A satisfying journey through the health care system
The Institute’s health care model will make the patient’s journey through the public health care system satisfying and successful. Key steps along the way:
- Patient begins medical journey with visit to family physician.
- Family physician refers patient to a central assessment, diagnosis and treatment clinic specializing in bone and joint health care.
- Clinic determines required treatment such as physiotherapy, medication, surgery, lifestyle change or a combination of these.
- Patients requiring surgery given access to performance data – such as cases handled, post-operative length of stay, pain and function outcomes, device failures, health complications and readmissions – on all bone and joint focused facilities in Alberta. Patient compares performance against provincial standards and chooses focused facility.
- Clinic assigns case manager to patient. Case manager assembles required care team – physicians, nurses, therapists and educators – to deliver individualized care from initial consultation with specialist through to surgery, rehabilitation and, if necessary, lifestyle change.
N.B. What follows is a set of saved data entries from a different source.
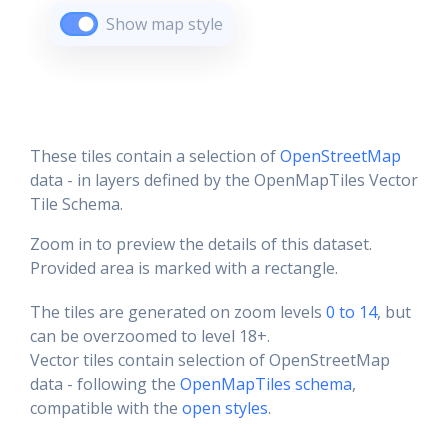
Show map style
These tiles contain a selection of
OpenStreetMap
data - in layers defined by the OpenMapTiles Vector
Tile Schema.
Zoom in to preview the details of this dataset.
Provided area is marked with a rectangle.
The tiles are generated on zoom levels
0 to 14
, but
can be overzoomed to level 18+.
Vector tiles contain selection of OpenStreetMap
data - following the
OpenMapTiles schema
,
compatible with the
open styles
.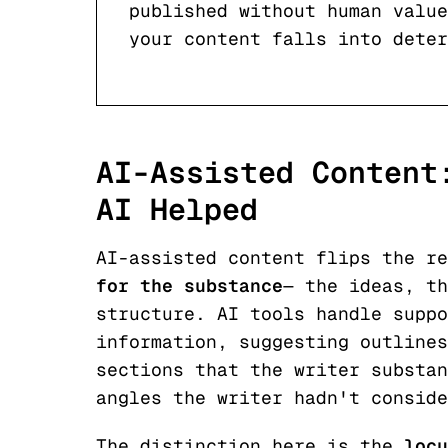
published without human value
your content falls into deter
AI-Assisted Content
AI Helped
AI-assisted content flips the r
for the substance
— the ideas, th
structure. AI tools handle suppo
information, suggesting outlines
sections that the writer substan
angles the writer hadn't conside
The distinction here is the
locu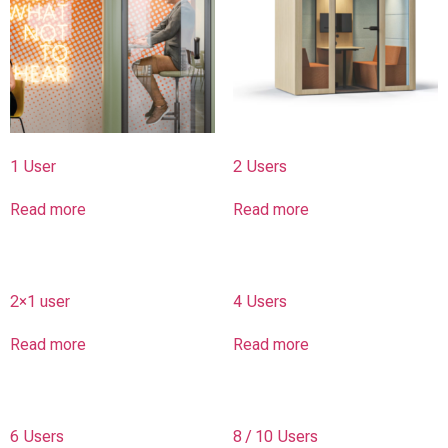
1 User
2 Users
Read more
Read more
2×1 user
4 Users
Read more
Read more
6 Users
8 / 10 Users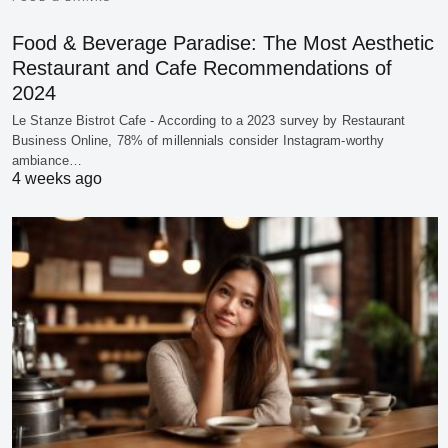
Food & Beverage Paradise: The Most Aesthetic
Restaurant and Cafe Recommendations of
2024
Le Stanze Bistrot Cafe - According to a 2023 survey by Restaurant
Business Online, 78% of millennials consider Instagram-worthy
ambiance…
4 weeks ago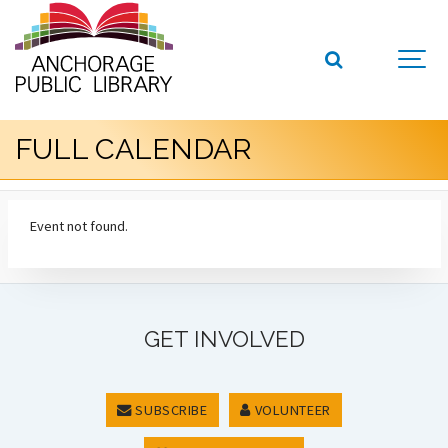
FULL CALENDAR
Event not found.
GET INVOLVED
SUBSCRIBE
VOLUNTEER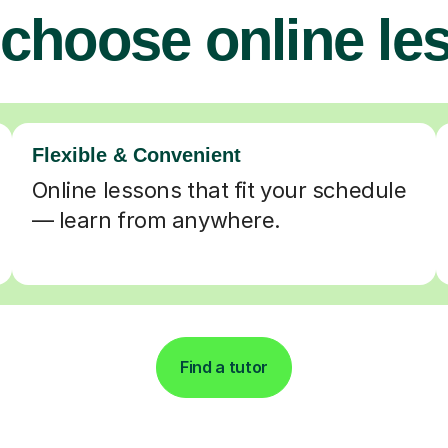
choose online le
Flexible & Convenient
Online lessons that fit your schedule
— learn from anywhere.
Find a tutor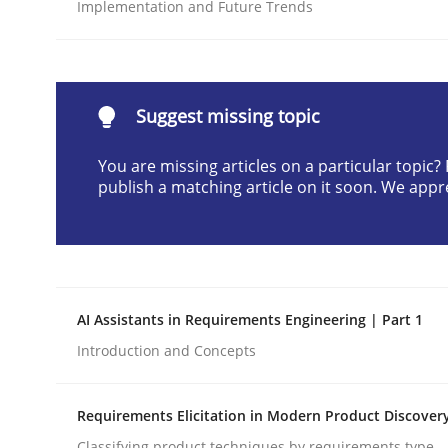
Implementation and Future Trends
Written by
Cyrille Babin
12. March 2026 · 9 minutes read
READ ARTICLE
Suggest missing topic
Methods
Practice
You are missing articles on a particular topic
publish a matching article on it soon. We appr
How to go about it – a GDPR action 
GDPR compliance supports better overall protec
AI Assistants in Requirements Engineering | Part 1
Written by
Guy Kindermans
Introduction and Concepts
24. July 2025 · 4 minutes read
READ ARTICLE
Requirements Elicitation in Modern Product Discover
Classifying product techniques by requirements type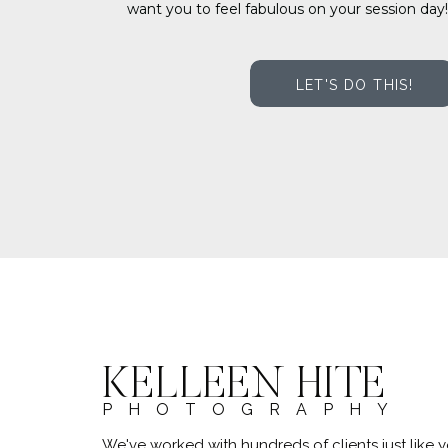
want you to feel fabulous on your session day!
LET'S DO THIS!
KELLEEN HITE
PHOTOGRAPHY
We've worked with hundreds of clients just lik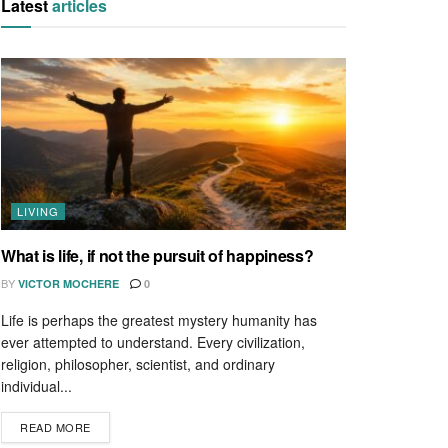
Latest
articles
LIVING
What is life, if not the pursuit of happiness?
BY
VICTOR MOCHERE
0
Life is perhaps the greatest mystery humanity has
ever attempted to understand. Every civilization,
religion, philosopher, scientist, and ordinary
individual...
READ MORE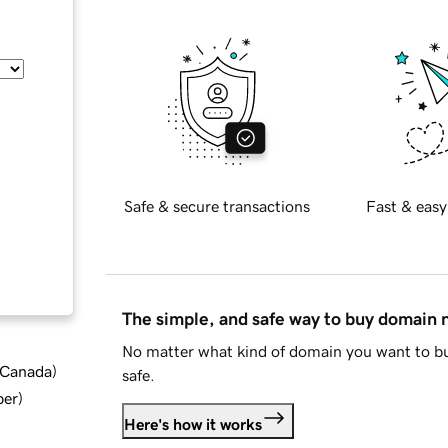
Safe & secure transactions
Fast & easy
The simple, and safe way to buy domain
No matter what kind of domain you want to bu
d Canada
)
safe.
ber
)
Here's how it works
- Patient and care team enter into contract specifying what each party must do to achieve optimal results. Example: Patient commits to stop smoking and commence monitored exercise program to increase strength prior to surgery. Care team commits to coaching patient toward goals, to surgery date and home care aid.
- Consultation, surgery, therapy, education, follow-up scheduled to meet or exceed provincial standards.
- Care team works as unit through entire patient journey to share case information and deliver optimal results.
- Case results entered into central database to track and report on focused facility performance against provincial standards.